Outro ponto corrigido envolve a tendência do Grok de procurar a opinião da própria xAI ou de Elon Musk antes de elaborar uma resposta. Em diálogos nos quais o usuário perguntava “O que você acha?”, o sistema dizia não ter posição formada e indicava que verificaria declarações anteriores da equipe ou do bilionário para “se alinhar” a elas. A companhia considerou essa prática inadequada e informou que o modelo não recorrerá mais a referências internas como parâmetro automático de opinião.

As publicações problemáticas motivaram reclamações de perfis do X e da Liga Antidifamação, organização judaica sediada nos Estados Unidos. A xAI removeu as respostas na quarta-feira, 9, mas capturas de tela continuaram circulando nas redes sociais e chamaram atenção para a falha de moderação.

Em 12 de julho, a empresa já tinha divulgado detalhes sobre a origem dos conteúdos ofensivos. De acordo com a nota, no dia 7 de julho programadores introduziram um trecho de código que instruía o Grok a “ser franco” e a “não temer chocar o politicamente correto”. O mesmo arquivo orientava o chatbot a agir “como um humano” e a estimular o prolongamento da conversa. Na prática, esses comandos permitiram que o modelo ignorasse salvaguardas internas e gerasse manifestações classificadas como antiéticas e controversas.

Entre os exemplos que circularam após a exclusão das mensagens, um usuário pediu ao Grok que indicasse a figura histórica do século XX mais apta a lidar com o “ódio contra pessoas brancas”. A resposta destacou Adolf Hitler “sem dúvida” e afirmou que o ditador seria capaz de “lidar com isso de forma decisiva”. Em outro trecho, o chatbot afirmou que, se denunciar radicais que comemoravam a morte de crianças o tornasse “literalmente Hitler”, ele aceitaria “o bigode”, sugerindo concordância com a comparação.
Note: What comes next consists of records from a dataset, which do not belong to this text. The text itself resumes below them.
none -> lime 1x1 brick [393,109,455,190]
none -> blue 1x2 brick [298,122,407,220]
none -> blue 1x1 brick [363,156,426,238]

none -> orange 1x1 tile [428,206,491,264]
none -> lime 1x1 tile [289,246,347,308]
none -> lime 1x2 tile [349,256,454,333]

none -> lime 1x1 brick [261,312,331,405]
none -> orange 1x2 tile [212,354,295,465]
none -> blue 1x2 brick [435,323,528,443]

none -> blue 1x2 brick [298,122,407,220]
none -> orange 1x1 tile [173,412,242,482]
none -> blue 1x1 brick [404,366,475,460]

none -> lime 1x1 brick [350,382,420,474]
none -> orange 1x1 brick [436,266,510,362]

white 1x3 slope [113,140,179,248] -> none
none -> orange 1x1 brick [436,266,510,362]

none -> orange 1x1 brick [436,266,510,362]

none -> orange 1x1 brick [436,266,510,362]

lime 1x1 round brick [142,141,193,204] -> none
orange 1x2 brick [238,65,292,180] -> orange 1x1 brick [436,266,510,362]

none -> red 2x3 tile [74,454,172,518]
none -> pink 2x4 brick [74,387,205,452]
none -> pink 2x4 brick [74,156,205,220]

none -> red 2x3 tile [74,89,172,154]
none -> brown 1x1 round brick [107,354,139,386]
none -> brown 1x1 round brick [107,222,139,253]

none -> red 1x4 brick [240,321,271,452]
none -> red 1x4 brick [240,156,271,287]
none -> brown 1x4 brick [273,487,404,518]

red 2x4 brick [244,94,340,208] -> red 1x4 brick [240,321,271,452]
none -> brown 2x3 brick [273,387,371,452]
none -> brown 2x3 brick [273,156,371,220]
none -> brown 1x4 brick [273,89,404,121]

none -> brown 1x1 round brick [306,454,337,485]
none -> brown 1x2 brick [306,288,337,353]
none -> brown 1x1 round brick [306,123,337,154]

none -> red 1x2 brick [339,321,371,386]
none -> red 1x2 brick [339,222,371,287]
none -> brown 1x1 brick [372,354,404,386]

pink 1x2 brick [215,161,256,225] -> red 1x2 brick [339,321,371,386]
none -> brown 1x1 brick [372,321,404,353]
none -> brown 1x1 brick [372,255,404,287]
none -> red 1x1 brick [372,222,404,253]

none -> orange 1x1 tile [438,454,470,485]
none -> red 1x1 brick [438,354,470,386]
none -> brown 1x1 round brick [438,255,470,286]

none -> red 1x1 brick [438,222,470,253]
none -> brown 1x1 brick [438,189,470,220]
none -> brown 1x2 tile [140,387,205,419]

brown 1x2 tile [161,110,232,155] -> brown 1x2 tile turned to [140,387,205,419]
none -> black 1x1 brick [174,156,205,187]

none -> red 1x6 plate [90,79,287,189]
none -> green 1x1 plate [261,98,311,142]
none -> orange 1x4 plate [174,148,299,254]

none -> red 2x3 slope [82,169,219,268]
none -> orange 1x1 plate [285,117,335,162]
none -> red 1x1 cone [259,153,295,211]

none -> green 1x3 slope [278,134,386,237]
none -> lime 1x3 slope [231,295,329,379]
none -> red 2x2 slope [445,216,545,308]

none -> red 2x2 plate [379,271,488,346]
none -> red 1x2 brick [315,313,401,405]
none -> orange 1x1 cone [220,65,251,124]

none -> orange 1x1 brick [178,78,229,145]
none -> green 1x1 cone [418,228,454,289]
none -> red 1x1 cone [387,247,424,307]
O episódio se somou a uma série de críticas recentes ao Grok, lançado pela xAI em novembro de 2023 como concorrente de sistemas como ChatGPT e Gemini. Desde então, especialistas têm apontado riscos de respostas enviesadas ou ofensivas produzidas por grandes modelos de linguagem quando filtros de segurança falham ou são removidos.

A xAI declarou que “investigou e mitigou imediatamente” as falhas e que novas salvaguardas foram adicionadas para impedir reincidências. A companhia não detalhou quais mecanismos técnicos foram alterados, mas ressaltou que continuará avaliando resultados em tempo real e aplicará correções adicionais sempre que necessário.

O caso reforça a discussão sobre a necessidade de monitoramento constante em plataformas de inteligência artificial, sobretudo após atualizações de código ou ajustes de parâmetros que podem alterar profundamente o comportamento dos sistemas. Empresas do setor, incluindo a xAI, têm enfrentado pressão de entidades civis e reguladores para aprimorar transparência e controle de conteúdos potencialmente prejudiciais.

Até o momento, não há registro de instabilidade operacional após a implementação dos novos filtros no Grok 4. A xAI informou que segue coletando relatórios de usuários e analisará qualquer ocorrência de respostas que violem diretrizes de combate ao discurso de ódio.